Country lad, Focussing on verse.

23 thoughts on “#WATWB April – Where Every Person Counts, Anzac Edition”

  1. I often wonder what happens to war correspondents who risk their lives so we can see through their eyes and still be safe in our homes. Kudos to Gary for going beyond the pain to a place where he can live with what he can’t unsee and still keep seeing for the rest of us.

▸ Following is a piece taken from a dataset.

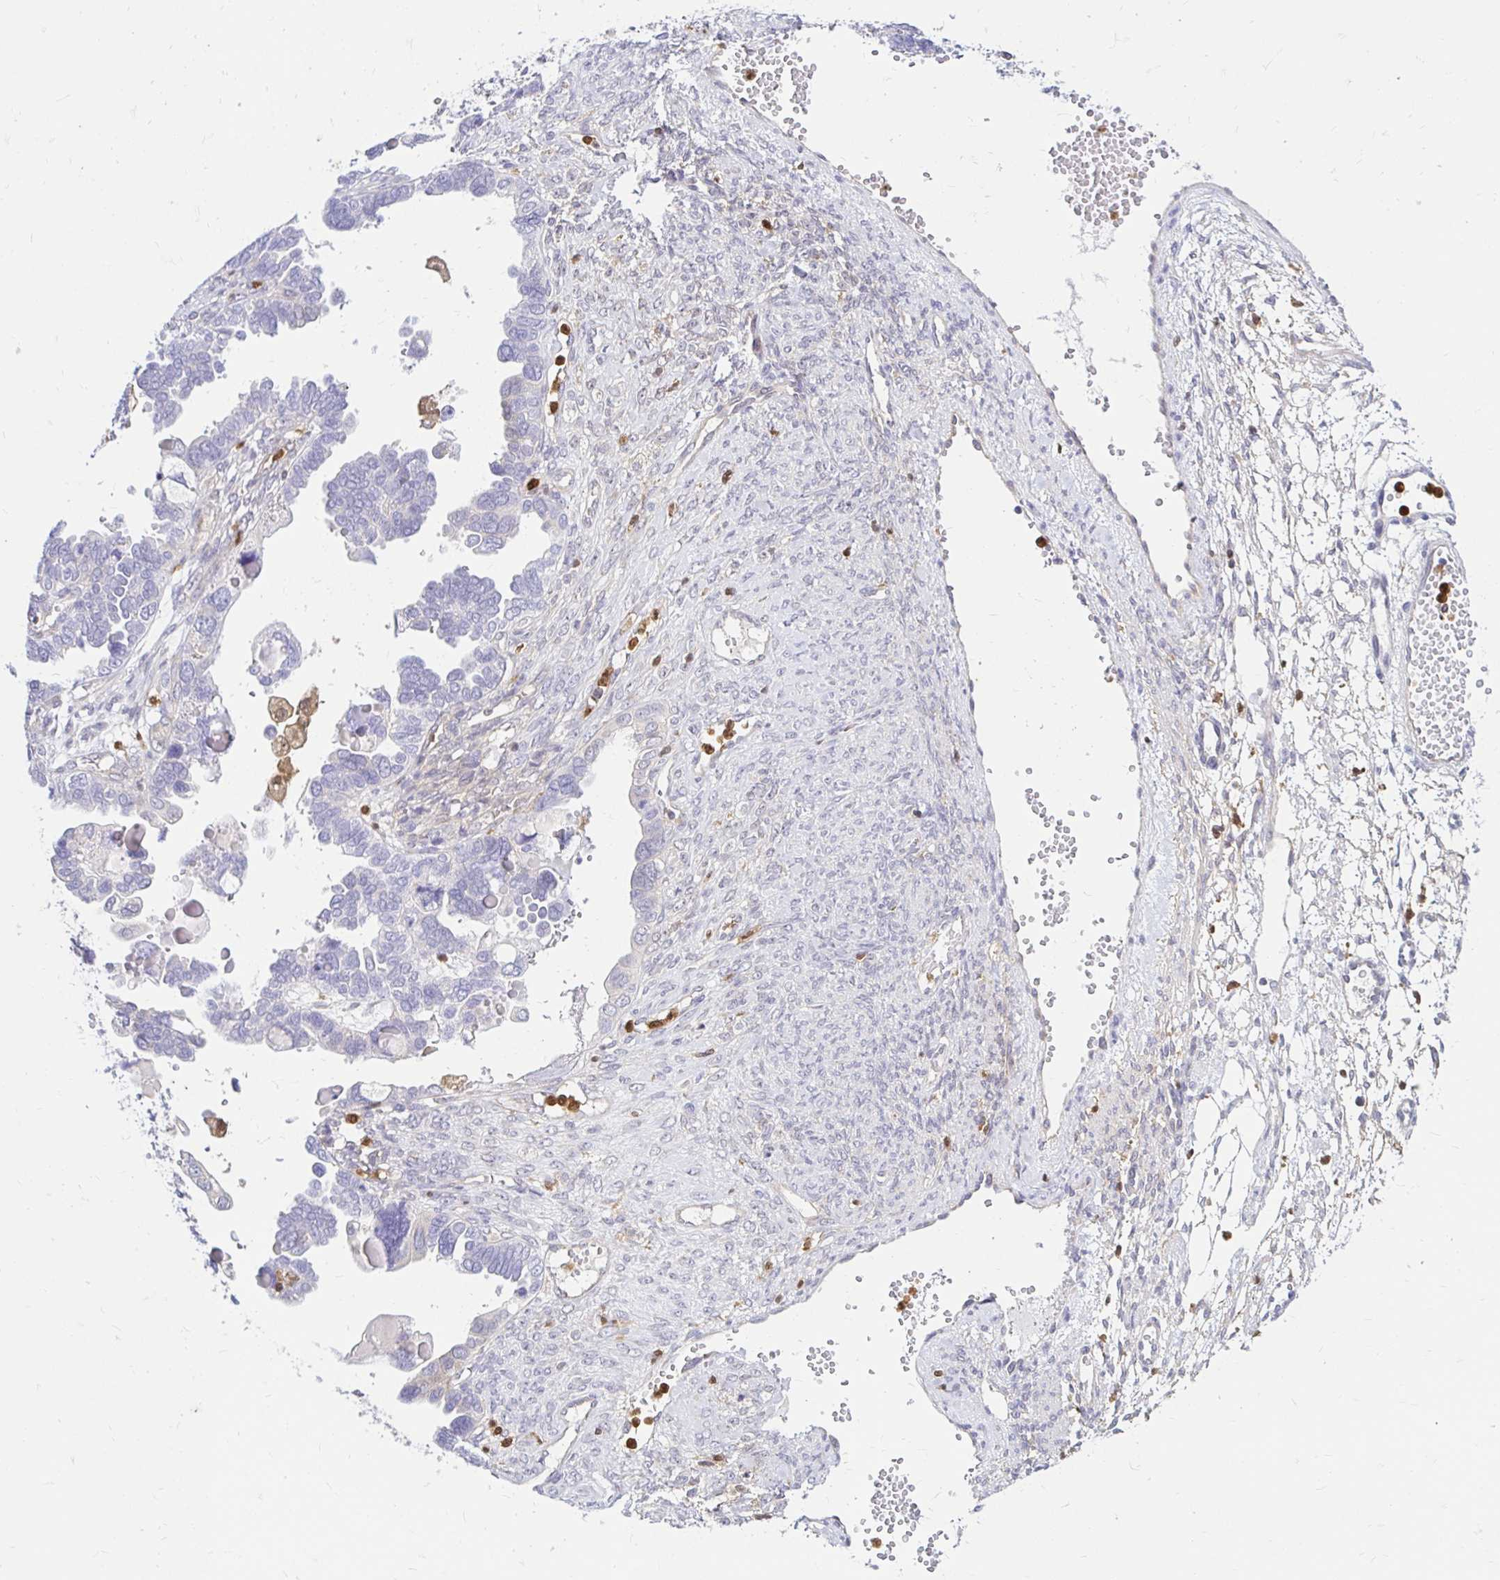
{"staining": {"intensity": "negative", "quantity": "none", "location": "none"}, "tissue": "ovarian cancer", "cell_type": "Tumor cells", "image_type": "cancer", "snomed": [{"axis": "morphology", "description": "Cystadenocarcinoma, serous, NOS"}, {"axis": "topography", "description": "Ovary"}], "caption": "Tumor cells are negative for brown protein staining in ovarian cancer.", "gene": "PYCARD", "patient": {"sex": "female", "age": 51}}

    1. Yes, he obviously has suffered. But he still sees the dignity of each person and I like to see that. A bit like the people who inhabit Cherished and We Are The World Blogfests 😉

  2. Hi Simon – excellent to highlight Gary Ramage … and his sentence “in wars where nothing seems to matter, I can take pictures in which every person counts.” does make total sense – we all count. It’s excellent the Australian Memorial archives are using his photos … thanks for posting this – it is good to know about – Hilary

    1. Thanks Hilary. We are very proud of our War Memorial in Canberra. Especially so when people like Gary come to the fore. It does not glorify war but does highlight some of the human hope that glimmers in the horrors.

  3. “‘In wars where nothing seems to matter, I can take pictures in which every person counts” – what a powerful credo to live by! Thank you for sharing this story Simon – Gary Ramage is indeed someone worthy of our attention and appreciation for what he does. Just as he is reminding us of the very human costs of war and conflict.

  4. I’m simply going to offer my support and thanks for the service of the armed forces of Australia and New Zealand. They help to keep the majority of the world free and safer than it would be without them. I salute them!

    Thanks for this story, Simon, and for participating in #WATWB.

    1. Thanks Mary, from our hemisphere to yours. As for WATWB. It’s easier for me to stay in now than otherwise. Since the earlier Cherished blogfest days and now WATWB, I think some of these blogfests we take part in are really worth their while.

  5. Thanks Simon for this post – Gary Ramage doesn’t hide from it, he is witness to it and for this, his witness, he is to be highly commended. And to bring the horrors of war to our attention and reminding us ghat these are people.

    Thank you for co-hosting this month. Glad to hear tests are clear!

  6. Kudos to Gary for sharing his work with the world to show what soldiers do on our behalf and how their contribution must be remembered, always. Thanks for sharing this story, Simon!

  7. Simon, I’m sorry it took so long to find this post. The link I had didn’t work, and I don’t seem to be getting emails 😦

    I knew you would have a post, so I searched (I’m sorry it took me so long to think of that).

    This is a great post. Photographers and corespondents are often overlooked when considering the history where wars are fought, and yet it’s thought their brave work that we see the rest.

    Thanks for sharing this.

    1. Thanks so much for persevering, Dan. I’m not sure what is wrong with the link. I’m not surprised you enjoyed Gary the photographer, given you have a deft eye and hand for a good photo yourself. Thanks again. I truly appreciate it.

    1. Thanks Norah. Our War Memorial is a great place and people like Gary take it to another level of understanding the human struggles in the face of war horrors.